Gannett — which owns USA Today and The Honolulu Advertiser — gave CEO Craig Dubow compensation valued at $4.4 million. That was up from $3.1 million the year before. However, it was far below the $7.4 million he got in 2007.
Gannett has weathered the advertising slump at its newspapers and television stations by cutting costs, eliminating more than 11,000 jobs in the past two years and streamlining its operations.
Gannett announced last month that it was selling The Advertiser to the owner of the Honolulu Star-Bulletin, a deal that could lead to hundreds of layoffs. In a conference call with investors yesterday, Gannett said the sale of The Advertiser will result in a gain. Gannett described the deal as "very attractive to us."
Last year, Dubow's base pay fell 19 percent to about $942,000, reflecting a voluntary cut he took starting in 2008 and a companywide program of furloughs and pay cuts Gannett put in place last year.
But Dubow, 55, got a bonus of about $1.5 million, up 66 percent from 2008. Among other factors, Gannett said, it took into account its earnings last year in setting the bonus.
Despite a 17 percent drop in revenue, Gannett earned $355.3 million in 2009. That followed a loss of $6.65 billion the year before, a figure that included write-downs to account for the falling value of its assets and charges for consolidating facilities such as printing plants.
Dubow also got stock and options valued at $1.8 million when they were granted, almost double what he got the year before. Other perks, including life insurance and 401(k) contributions, amounted to $173,850.

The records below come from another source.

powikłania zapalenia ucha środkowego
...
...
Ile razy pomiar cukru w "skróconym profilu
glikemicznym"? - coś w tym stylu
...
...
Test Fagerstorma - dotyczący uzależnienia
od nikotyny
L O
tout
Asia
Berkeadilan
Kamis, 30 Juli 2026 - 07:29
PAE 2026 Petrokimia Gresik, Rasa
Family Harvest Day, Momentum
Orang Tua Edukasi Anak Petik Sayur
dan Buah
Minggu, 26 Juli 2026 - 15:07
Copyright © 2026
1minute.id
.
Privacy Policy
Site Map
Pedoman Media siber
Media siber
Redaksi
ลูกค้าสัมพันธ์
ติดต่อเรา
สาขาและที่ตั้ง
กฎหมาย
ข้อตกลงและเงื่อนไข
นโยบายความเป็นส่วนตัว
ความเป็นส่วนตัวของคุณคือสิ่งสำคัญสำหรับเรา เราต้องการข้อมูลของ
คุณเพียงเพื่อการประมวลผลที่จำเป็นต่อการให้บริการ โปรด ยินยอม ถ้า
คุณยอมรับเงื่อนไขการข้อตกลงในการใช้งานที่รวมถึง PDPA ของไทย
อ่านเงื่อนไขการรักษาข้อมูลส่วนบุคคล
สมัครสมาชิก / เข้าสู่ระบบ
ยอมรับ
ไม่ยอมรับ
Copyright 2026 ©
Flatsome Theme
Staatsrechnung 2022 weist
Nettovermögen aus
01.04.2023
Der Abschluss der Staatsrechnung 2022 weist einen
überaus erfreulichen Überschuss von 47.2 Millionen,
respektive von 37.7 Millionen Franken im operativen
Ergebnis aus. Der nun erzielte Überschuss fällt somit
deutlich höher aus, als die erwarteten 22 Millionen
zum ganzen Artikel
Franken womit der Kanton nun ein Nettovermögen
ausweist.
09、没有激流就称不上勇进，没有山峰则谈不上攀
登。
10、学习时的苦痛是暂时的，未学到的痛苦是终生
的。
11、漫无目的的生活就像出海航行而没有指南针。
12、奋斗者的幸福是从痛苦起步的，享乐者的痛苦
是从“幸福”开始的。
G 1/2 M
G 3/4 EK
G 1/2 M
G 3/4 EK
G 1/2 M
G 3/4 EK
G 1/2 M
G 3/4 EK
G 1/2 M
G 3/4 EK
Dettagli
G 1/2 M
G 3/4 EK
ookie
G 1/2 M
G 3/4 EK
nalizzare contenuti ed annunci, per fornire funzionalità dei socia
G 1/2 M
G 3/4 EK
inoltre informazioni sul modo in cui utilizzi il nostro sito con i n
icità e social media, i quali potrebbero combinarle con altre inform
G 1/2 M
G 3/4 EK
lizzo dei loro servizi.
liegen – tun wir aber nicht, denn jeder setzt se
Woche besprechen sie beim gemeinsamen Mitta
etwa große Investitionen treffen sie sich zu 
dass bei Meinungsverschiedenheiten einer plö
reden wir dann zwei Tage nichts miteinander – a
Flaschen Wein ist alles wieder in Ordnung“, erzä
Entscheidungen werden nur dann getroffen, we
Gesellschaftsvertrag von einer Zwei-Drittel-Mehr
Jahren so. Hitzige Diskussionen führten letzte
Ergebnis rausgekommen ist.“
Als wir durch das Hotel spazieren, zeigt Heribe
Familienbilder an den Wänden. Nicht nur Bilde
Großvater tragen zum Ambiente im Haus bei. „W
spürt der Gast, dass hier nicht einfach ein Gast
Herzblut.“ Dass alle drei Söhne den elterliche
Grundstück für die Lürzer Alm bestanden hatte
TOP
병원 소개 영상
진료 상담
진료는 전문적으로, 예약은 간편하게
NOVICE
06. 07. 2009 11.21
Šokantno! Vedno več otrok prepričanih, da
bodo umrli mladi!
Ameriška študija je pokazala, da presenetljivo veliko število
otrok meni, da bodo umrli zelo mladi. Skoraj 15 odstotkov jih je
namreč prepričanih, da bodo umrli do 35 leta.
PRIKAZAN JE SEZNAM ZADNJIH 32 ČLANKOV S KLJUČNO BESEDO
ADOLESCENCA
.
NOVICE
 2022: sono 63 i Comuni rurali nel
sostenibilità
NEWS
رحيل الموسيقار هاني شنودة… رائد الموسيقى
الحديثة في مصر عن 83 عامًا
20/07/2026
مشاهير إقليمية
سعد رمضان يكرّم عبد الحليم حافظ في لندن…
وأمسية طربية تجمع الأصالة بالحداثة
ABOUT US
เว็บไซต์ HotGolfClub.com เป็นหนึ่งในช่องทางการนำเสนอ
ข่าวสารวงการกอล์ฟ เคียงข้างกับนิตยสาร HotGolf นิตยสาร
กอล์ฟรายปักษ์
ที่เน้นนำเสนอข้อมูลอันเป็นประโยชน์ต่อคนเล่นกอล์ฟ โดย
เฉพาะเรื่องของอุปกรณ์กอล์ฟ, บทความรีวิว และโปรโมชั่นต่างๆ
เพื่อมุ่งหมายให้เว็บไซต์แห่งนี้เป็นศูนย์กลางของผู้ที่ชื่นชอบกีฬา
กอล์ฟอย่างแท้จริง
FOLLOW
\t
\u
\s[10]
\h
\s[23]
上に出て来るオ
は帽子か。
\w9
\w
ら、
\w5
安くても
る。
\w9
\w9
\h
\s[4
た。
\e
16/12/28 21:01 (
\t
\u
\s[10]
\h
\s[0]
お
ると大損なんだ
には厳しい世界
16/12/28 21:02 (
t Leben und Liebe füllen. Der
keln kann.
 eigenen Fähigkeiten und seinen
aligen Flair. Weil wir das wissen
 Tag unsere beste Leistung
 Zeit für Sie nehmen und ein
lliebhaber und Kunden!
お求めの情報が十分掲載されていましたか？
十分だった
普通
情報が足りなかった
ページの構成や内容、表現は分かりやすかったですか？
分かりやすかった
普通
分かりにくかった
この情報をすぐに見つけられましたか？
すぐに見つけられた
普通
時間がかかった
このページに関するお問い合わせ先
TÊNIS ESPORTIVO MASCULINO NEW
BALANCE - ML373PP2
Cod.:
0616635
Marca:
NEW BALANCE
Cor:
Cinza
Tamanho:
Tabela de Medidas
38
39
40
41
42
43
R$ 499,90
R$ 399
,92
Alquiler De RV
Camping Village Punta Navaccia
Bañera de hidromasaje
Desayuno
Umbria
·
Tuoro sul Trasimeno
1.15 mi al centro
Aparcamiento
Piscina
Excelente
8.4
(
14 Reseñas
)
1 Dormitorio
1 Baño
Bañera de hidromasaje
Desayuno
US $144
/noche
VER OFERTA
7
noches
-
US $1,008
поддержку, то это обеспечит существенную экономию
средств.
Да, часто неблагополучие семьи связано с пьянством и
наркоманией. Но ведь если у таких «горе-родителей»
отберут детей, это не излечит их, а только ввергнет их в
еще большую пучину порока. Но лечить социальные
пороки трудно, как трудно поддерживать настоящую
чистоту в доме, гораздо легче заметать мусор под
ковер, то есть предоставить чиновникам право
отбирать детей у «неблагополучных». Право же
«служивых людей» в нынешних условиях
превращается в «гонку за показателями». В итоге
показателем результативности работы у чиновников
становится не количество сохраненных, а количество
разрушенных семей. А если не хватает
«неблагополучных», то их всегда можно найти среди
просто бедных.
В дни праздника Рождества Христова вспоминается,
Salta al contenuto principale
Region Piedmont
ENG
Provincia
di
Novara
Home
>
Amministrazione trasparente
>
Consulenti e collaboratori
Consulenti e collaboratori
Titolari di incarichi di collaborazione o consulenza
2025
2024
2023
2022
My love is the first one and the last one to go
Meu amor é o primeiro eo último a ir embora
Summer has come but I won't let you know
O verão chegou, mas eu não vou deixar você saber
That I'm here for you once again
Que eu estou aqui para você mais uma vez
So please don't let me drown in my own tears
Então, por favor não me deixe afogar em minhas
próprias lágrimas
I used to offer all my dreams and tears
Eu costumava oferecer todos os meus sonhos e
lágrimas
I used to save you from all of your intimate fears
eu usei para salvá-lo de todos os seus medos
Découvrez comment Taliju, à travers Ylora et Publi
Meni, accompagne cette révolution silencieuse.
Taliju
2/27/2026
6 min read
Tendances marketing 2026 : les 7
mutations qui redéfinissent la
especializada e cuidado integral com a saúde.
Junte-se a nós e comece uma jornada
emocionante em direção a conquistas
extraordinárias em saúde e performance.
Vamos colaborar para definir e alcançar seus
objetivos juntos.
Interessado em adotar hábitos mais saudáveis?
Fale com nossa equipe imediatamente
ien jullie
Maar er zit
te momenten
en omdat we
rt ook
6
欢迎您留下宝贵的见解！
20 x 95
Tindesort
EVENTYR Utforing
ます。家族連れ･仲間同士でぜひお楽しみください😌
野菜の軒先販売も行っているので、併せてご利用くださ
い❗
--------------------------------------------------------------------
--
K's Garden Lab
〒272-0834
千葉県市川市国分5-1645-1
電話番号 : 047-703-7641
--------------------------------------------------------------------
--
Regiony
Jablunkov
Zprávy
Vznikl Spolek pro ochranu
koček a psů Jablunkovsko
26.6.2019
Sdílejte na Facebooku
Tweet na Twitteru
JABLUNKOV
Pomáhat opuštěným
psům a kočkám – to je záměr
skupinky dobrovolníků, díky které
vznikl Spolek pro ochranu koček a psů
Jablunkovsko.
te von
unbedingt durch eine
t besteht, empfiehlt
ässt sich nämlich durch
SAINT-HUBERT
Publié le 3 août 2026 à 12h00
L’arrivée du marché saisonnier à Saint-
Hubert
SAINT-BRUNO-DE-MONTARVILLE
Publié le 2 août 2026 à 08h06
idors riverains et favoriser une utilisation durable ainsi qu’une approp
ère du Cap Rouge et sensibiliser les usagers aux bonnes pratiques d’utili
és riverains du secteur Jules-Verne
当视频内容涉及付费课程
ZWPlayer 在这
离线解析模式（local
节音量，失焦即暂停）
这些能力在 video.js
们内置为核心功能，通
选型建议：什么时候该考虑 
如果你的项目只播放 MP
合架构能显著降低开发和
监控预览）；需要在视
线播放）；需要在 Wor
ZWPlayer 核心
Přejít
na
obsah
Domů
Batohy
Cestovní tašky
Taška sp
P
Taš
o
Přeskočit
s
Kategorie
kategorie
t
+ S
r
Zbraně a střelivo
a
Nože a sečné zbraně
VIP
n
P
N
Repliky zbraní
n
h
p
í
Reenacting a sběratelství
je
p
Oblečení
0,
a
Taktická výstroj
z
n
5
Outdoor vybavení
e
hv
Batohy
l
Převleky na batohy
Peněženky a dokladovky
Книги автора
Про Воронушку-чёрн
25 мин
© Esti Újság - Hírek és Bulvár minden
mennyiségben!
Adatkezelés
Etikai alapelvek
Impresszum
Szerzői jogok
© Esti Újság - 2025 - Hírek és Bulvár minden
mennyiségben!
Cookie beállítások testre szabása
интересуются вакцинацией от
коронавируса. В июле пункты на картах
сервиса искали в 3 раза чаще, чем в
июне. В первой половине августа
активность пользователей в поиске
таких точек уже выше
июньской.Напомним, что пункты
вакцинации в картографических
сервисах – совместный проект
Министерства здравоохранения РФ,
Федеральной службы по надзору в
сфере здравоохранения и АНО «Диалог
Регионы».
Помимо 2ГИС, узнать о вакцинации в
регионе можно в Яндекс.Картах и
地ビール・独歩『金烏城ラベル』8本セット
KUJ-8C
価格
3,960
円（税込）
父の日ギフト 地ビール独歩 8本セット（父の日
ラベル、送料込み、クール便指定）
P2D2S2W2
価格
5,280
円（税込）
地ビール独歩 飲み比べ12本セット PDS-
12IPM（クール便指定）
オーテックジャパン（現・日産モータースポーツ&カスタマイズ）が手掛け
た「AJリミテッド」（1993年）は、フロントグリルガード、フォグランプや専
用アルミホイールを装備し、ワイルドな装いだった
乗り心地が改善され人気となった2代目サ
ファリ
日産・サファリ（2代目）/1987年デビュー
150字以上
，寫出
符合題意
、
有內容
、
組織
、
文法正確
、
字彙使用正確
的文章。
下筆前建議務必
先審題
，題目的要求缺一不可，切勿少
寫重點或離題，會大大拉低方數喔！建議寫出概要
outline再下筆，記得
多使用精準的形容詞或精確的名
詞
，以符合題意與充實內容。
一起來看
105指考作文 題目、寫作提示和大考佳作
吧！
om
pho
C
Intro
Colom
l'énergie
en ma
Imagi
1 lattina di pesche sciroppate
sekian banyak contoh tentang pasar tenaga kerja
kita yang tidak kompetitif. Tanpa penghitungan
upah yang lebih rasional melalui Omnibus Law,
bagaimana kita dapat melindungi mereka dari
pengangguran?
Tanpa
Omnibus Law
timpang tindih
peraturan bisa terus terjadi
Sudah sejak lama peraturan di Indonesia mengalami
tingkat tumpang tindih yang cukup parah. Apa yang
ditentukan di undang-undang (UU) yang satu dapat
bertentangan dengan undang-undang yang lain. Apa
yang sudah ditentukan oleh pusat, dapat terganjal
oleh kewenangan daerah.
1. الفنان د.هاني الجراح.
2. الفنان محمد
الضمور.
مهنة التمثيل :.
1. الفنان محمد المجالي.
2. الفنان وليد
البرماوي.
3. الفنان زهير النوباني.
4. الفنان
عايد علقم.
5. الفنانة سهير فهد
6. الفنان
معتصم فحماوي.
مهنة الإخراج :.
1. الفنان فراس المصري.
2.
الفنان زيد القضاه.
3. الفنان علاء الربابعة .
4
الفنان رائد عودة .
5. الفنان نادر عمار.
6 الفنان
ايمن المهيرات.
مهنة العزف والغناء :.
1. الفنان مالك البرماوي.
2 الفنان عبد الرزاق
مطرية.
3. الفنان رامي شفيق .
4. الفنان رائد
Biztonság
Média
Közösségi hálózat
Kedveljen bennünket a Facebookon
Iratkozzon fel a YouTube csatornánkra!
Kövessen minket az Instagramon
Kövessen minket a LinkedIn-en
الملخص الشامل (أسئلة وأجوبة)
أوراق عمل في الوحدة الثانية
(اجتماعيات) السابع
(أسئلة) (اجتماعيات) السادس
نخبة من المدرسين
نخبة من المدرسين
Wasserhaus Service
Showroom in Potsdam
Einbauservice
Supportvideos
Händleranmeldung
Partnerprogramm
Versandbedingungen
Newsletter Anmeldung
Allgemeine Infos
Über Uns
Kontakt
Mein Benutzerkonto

The Associated Press formula is designed to isolate the value the company's board placed on the executive's total compensation package during the last fiscal year. It includes salary, bonus, performance-related bonuses, perks, above-market returns on deferred compensation and the estimated value of stock options and awards granted during the year. The calculations don't include chang-es in the present value of pension benefits. And they sometimes differ from the totals companies list in the summary compensation table of proxy statements filed with the Securities and Exchange Commission, which reflect the size of the accounting charge taken for the executive's compensation in the previous fiscal year.
Dubow also is on the AP's board of directors.